Elizabeth Edwards was laid to rest today at Oakwood Cemetery in Raleigh, alongside her beloved son Wade, after a moving memorial service at the Edenton Street United Methodist Church. Edwards, who died at age 61 after a very public six-year battle with cancer, was remembered as compassionate, smart, determined, brave and completely committed to her family and an extended family that came to include millions of Americans. “Every single thing she would do,” her daughter Cate Edwards said, “she did to the fullest possible extent.”

“She grabbed on to life and wouldn’t let go,” said Glenn Bergenfield, a law school classmate and long-time friend, said.

Hargrave McElroy, another of Elizabeth’s close friends and the woman who traveled with her during the 2004 election campaign, when John Edwards was on the ticket with Democratic presidential nominee John Kerry, said that, “Above all, Elizabeth was authentic. She was real.”

On the internet at night and campaigning by day, Elizabeth met many other women and men who shared their stories — and their grief — about losing children in the same way that Elizabeth and John lost Wade when he was killed in a freak car accident in 1996, at age 16.


Elizabeth always listened, McElroy said, always had time for them — or made time. Her concern was deeply felt and completely genuine. “She listened to their stories and their dreams. And she remembered their stories and their dreams.”

The fact that Elizabeth Edwards so unmistakably cared about others helps to explain why so many Americans came to care so much about her as she fought back, first from the loss of her son, then against cancer and for the last two years from the shock of learning about John’s infidelity and paternity of a child with another woman. John and Elizabeth have been separated, but he was with her in her final days and attended the service today with Cate, who is 28, and the two younger Edwards children, Emma Claire, 12, and Jack, 10. John sat with them. He did not speak. Gov. Bev Perdue attended, as did John Kerry, his wife Teresa, and Vicki Kennedy, Ted Kennedy’s widow.

Elizabeth wasn’t perfect, everyone said. She could be blunt. She liked things done her way. She was critical, but she was first of all self-critical. And always, she was funny and forgiving, and she was on your side. “None of it,” Bergenfield said, “was ever fueled by ego.”


As you doubtless read, a few professional haters came in from somewhere else to picket the Edwards memorial. Their pathetic efforts don’t warrant attention. What does warrant attention is the way Raleigh reacted — hundreds came out in the rain and cold to peaceably affirm that Elizabeth Edwards was Raleigh’s first lady to the end. The Raleigh Police Department was smart to clear the block in front of the church and move the idiots two blocks down to the corner of Edenton and Salisbury streets. They put a long barrier on the opposite corner, and behind it several hundred people gathered with signs, flags, pink ribbons, Carolina blue scarves and shirts (Elizabeth, a UNC and UNC Law grad, was a huge Tar Heel fan) and their memories They were young, old, black, white, gay, straight, peaceniks and military vets. Periodically, they’d cheer as a car would pass and honk or cheer for them. Otherwise, they chatted quietly with one another as they stood witness that Raleigh loved Elizabeth Edwards and wasn’t about to see her memory tarnished.

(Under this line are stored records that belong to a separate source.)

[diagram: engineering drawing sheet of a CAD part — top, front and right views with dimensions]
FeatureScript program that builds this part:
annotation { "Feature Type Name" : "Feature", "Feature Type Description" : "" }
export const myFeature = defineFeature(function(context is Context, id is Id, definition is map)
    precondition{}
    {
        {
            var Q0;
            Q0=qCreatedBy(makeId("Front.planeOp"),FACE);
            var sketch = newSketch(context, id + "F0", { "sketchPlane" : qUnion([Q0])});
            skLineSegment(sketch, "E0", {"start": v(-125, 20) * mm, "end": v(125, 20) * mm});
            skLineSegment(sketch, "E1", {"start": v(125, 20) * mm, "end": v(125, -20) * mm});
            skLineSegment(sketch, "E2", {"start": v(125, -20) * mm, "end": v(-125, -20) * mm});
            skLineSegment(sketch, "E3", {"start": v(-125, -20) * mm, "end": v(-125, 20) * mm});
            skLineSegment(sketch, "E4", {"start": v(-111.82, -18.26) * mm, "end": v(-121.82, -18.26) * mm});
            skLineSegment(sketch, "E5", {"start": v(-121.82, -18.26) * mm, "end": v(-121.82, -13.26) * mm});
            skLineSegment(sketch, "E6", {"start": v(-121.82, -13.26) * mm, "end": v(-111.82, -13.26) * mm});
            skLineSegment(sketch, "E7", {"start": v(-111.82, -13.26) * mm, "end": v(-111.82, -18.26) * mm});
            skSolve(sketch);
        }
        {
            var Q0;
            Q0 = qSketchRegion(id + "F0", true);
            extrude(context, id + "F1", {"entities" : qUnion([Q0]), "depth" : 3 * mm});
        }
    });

I heard one woman say to her friends as they unfurled their signs, “Elizabeth would love this. She was a scrapper.”

She definitely was that.

Elizabeth fought first for her family, and later she fought alongside John in a series of political campaigns that were all about persuading Americans to treat each other as family — with compassion and a helping hand for people who need our help.

Raleigh showed its pride in her today. And we did ourselves proud.